-- Task objective --
In the lactation risk summary, how did telmisartan concentrations in the milk of lactating rats compare with those in plasma?
╭─ Selected passage
8.2 Lactation Risk Summary There is no information regarding the presence of telmisartan and amlodipine tablets or telmisartan in human milk, the effects on the breastfed infant, or the effects on milk production. Limited published studies report that amlodipine is present in human milk. However, there is insufficient information to determine the effects of amlodipine on the breastfed infant. There is no available information on the effects of amlodipine on milk production. Telmisartan is present in the milk of lactating rats (see Data) . Because of the potential for serious adverse reactions in the breastfed infant including hypotension, hyperkalemia and renal impairment, advise a nursing woman not to breastfeed during treatment with telmisartan and amlodipine tablets. Data: Telmisartan was present in the milk of lactating rats at concentrations 1.5 to 2 times those found in plasma from 4 to 8 hours after administration.
╰─
╭─ Material supplied
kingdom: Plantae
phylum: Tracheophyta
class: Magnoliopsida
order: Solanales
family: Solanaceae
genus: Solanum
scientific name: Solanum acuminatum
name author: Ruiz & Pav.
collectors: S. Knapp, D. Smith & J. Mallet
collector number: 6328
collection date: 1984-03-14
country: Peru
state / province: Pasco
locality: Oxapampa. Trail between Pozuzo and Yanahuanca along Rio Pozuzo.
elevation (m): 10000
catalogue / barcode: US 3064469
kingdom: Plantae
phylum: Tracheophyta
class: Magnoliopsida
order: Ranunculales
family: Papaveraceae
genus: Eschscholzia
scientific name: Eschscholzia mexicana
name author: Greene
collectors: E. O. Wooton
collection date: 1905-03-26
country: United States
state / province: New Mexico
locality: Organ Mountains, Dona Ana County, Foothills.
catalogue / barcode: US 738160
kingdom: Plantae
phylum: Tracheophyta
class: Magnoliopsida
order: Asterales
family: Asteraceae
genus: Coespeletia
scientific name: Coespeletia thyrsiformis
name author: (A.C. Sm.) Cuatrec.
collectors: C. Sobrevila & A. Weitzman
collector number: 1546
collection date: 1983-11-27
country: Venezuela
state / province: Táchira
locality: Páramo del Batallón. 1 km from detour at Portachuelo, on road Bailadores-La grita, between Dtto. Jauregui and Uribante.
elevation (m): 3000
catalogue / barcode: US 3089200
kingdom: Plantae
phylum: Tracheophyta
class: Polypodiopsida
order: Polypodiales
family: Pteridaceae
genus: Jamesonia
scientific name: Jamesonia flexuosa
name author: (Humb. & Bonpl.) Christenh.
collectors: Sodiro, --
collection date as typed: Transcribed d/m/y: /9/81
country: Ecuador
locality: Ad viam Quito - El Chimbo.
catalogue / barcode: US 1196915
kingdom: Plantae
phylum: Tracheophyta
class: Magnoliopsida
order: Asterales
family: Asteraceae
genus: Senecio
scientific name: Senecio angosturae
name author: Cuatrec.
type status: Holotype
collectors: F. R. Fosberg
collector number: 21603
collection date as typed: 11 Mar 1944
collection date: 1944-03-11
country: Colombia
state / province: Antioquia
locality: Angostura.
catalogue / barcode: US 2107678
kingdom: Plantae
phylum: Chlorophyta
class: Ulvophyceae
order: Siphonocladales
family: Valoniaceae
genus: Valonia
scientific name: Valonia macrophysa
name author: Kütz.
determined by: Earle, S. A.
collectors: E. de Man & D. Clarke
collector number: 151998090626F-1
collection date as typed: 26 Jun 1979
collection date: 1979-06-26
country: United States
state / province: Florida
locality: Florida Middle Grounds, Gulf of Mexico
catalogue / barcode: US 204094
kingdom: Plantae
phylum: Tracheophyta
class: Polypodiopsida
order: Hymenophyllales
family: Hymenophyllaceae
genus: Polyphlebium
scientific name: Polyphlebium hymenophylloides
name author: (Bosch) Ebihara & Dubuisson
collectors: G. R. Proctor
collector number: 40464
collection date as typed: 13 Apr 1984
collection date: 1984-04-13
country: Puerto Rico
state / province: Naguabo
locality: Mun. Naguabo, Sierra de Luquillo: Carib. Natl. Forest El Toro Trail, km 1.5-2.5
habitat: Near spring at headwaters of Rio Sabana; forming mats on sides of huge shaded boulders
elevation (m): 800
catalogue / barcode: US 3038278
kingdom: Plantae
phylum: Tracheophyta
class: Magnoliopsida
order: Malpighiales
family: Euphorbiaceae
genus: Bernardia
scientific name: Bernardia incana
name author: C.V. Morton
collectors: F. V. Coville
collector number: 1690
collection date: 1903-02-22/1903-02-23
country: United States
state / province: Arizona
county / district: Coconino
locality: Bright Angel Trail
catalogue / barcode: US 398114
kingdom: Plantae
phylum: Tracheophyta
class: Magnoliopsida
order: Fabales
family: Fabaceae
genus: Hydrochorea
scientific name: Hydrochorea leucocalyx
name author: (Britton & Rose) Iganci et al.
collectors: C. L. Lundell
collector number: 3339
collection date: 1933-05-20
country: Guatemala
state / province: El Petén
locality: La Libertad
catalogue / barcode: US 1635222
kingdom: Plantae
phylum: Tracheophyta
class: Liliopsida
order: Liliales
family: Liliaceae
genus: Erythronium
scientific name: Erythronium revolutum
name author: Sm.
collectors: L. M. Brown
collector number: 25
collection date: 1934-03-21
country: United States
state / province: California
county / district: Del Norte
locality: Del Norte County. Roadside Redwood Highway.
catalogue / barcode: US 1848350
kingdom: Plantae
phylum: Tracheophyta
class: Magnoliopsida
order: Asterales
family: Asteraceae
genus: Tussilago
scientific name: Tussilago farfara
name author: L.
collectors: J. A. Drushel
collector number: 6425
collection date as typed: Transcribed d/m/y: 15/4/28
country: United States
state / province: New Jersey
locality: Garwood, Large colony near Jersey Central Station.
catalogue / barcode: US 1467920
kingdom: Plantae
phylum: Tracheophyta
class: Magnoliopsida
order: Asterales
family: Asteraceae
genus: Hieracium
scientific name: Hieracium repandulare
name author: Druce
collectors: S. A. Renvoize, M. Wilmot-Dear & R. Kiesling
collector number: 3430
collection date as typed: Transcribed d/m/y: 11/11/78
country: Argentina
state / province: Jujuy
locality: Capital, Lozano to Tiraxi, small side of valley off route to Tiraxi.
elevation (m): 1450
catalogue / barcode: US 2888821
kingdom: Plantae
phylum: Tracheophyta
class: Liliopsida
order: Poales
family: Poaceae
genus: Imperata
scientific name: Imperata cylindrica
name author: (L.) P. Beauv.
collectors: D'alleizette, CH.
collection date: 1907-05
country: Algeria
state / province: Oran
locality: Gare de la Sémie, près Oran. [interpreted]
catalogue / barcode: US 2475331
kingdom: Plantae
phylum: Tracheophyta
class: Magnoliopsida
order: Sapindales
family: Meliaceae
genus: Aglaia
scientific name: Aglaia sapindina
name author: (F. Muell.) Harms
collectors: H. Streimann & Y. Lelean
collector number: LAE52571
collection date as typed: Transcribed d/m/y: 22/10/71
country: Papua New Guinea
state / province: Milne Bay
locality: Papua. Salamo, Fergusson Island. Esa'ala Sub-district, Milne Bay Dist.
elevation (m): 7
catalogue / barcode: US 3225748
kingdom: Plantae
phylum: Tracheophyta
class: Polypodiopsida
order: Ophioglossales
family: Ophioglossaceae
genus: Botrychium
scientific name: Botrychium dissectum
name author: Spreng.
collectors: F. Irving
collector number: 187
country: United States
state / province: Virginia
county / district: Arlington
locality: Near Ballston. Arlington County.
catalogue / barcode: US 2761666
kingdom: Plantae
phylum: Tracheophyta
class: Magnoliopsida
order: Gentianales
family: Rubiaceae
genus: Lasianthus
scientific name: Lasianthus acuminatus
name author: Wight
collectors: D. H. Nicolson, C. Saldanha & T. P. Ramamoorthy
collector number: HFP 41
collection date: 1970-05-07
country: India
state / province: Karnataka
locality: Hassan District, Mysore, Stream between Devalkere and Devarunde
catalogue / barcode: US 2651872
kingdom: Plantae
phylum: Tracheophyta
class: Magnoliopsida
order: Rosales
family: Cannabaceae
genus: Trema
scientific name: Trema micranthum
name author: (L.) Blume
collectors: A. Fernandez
╰─
-- Task response --
They were 1.5 to 2 times the plasma concentrations, measured from 4 to 8 hours after administration.